INTERVIEWER: So, what is your birthday?
RIVERA ROSARIO: First is the November the 27th 1932 old-timer already.
I: So where were you born?
RR: I was born little town in the North zone of Puerto Rico. It’s been called Hatillo, H A T I L L O. Hatillo.
RR: It is famous for cattle, you know? milk production.
I: I see…
I: …tell me about your family when you were growing up your parents and your siblings.
RR: Well, my parents were, you know? typical Puerto Rican countryside people, very humble, very religious, but very friendly to their children, we were two brothers only, I was the oldest and my mother became sick…
RR: …mentally sick, so they sent me over to live with my rest of my growing up with my grandparents, so, I went to a different town and at a different school, so, I got educated mostly by my grandparents.
I: Ah, you have missed your mother, so, what high school did you graduate?
RR: She had schizophrenia…
RR: …you know? which is a mental disorder nowadays they treat it differently, but at those times they didn’t have the proper medications or so. So, they would hospitalize her for long periods.
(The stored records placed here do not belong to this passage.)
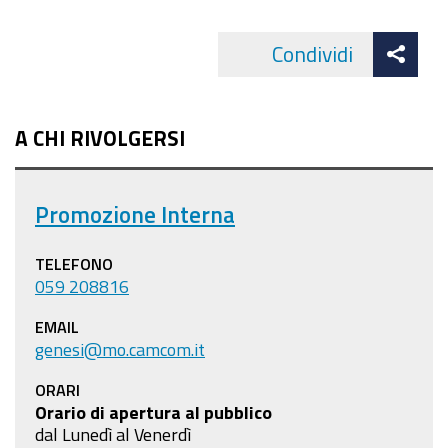
Att
Condividi
Facebo
cond
A CHI RIVOLGERSI
Promozione Interna
TELEFONO
059 208816
EMAIL
genesi@mo.camcom.it
ORARI
Orario di apertura al pubblico
dal Lunedì al Venerdì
I: What about school, did you graduate high school?
RR: Beg your pardon.
I: Did you graduate high school?
RR: Oh yeah, sure. I attended high school in one of the… there were three towns, Hatillo was my hometown, first…
RR: …but then I move it with my grandparents to the norther town nearby, they were only at least a very short distance one from the other, It’s being called Camuy, C A M U Y, and so, there was a high school, so people from the other two towns, nearby towns would come over, so I became friendly with many people from other towns.
I: When did you graduate high school?
RR: That was… well 19… same year that I began the ending in the army nineteen fifty-eight, I think, 1958.
I: So, that’s after the Korean War.
RR: No, no, no, I’m sorry, I’m sorry, let me see, let me think better… Of course, that was before my service in the military…
RR: So, you drive back from my time in the military was 1851, so was nineteen fifty I graduated.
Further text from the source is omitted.